一晃又是隆冬季节,大雪漫天,天寒地冻。人们连屋子都不愿出,或呆在家里,或蹲在办公室里,打麻将,闲聊天,就是不想出屋,非出屋不可的,就像面临一场战争。在屋里认认真真地做好各种准备,穿衣戴帽,围围脖子,带手套,再运一口气,赴汤蹈火似地冲出屋去,刷地一股寒气。逼着你立马缩着脖子猫着腰,或登登登地飞走,或颠颠地小跑,男男女女,老老少少,无一例外。
逛荡也穿着棉衣、棉裤,裹着那件军大衣,早已油渍麻花了。他缩着脖子抽着手,有时还扎着一根从工地捡起来的麻绳子,很像一个捡饭底的。他顺着大街,这家门口瞅瞅,那家门口瞧瞧,都没有人,更谈不上热闹,逛荡就很失望,也许,今天又白挨冻吧。
偏偏走到一个大院门口,他不知道这就是县政府大院,当时和王臣虽然进过县委大院,两家并不挨着,挨着他也记不住了。院子里站了很多人,正在扫雪,他们说说笑笑,很是热闹。
逛荡看着看着,就有一个人是很显眼的,又矮又胖,两条腿一长一短,走起路来一点一点的总像要倒的样子,多亏他的肚子又大又圆。一走路像捧着一个大皮球,点不点脚就不咋显眼了。他拿着一把铁锹,并不干活,却满院子大呼小叫:“王东你们几个上这边来,李海把那几把扫帚带这边来,于科长,让他们推雪的先尽路中央的推,一会县长来了小车就没地方放了……”众人就在他的大呼小叫一下东干一会儿,西干一会儿,也有站着原地不动的,也有拿着扫帚这扫几下,那扫几下,其实并未扫几下的。也有的小声嘀咕,“咋咋呼呼,就溜须瞪起眼珠子了!马主任,不如叫马屁主任,我要像他那样拍马屁,官当得比他还大。”另一个说:“别不服气,这年头都是溜须的比骂人的吃香,官不打送礼的,懂不?”果然,一辆小轿车缓缓地开进了院里,被称作马主任的矮胖子马上颠儿颠地跑过去,打开车门,里边就走出一个高个子,肚子比他还胖的人来。马主任马上哈一下腰,“齐县长,来得真早!”对方就点一点头,上楼去了。一会儿又开进一辆轿车,马主任又颠儿颠地跑上去。

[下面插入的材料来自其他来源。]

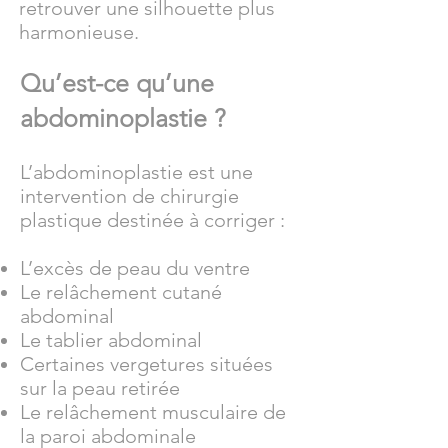
retrouver une silhouette plus
harmonieuse.
Qu’est-ce qu’une
abdominoplastie ?
L’abdominoplastie est une
intervention de chirurgie
plastique destinée à corriger :
L’excès de peau du ventre
Le relâchement cutané
abdominal
Le tablier abdominal
Certaines vergetures situées
sur la peau retirée
Le relâchement musculaire de
la paroi abdominale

只有一个人来得很晚,三十来岁,瘦高个子。待人们将雪都扫得差不多了,他才走过来,站在人群外边,东瞅瞅,西看看,一副马主任似的,偶尔对身边的人龇龇牙,搭几句话,照样站着,有一次也抓过身边一个女同志的扫帚扫几下雪,又站起来,手还扶在腰上。突然低下头去腰间看什么,就说“又有人传了,我得去打个电话。”扔下扫帚就走了。身边的一个女同志就对另一个女同志说:“天天想当主任,做梦都想当主任,这个样子能当主任?除非办公室的人都死绝了!”另一个就说:“现在的事可不好说,没准明天就给你当个主任看看呢。”
逛荡就悟出一个道理,下雪天早上。只有这里才有热闹。
果然,下一次的雪后清晨,逛荡如时赶到,这次来得很早,院子里才零星几个人,后进院的人就匆匆上楼,再匆匆下楼,手里都拿着扫帚、铁锹或土篮子等扫雪工具。奇怪的是,那个瘦高个青年也早早地站在院子里,也许他是第一个来的。怀里就扫帚、铁锹地抱了一大堆,见人就嚷:“快点,快点,赶紧过来扫雪,一会儿还得学习呢!”自己就先猫着腰,哗哗地扫起来,一会儿有小轿车开进院里,他也像矮胖子那样赶紧跑过去,弯着腰开开车门,微笑着目送着车上的人慢慢地走上楼去。有人就小声嘀咕:“马主任一出事他可欢起来了,只说是个临时负责人,还没转正,等转正了更不是他了。”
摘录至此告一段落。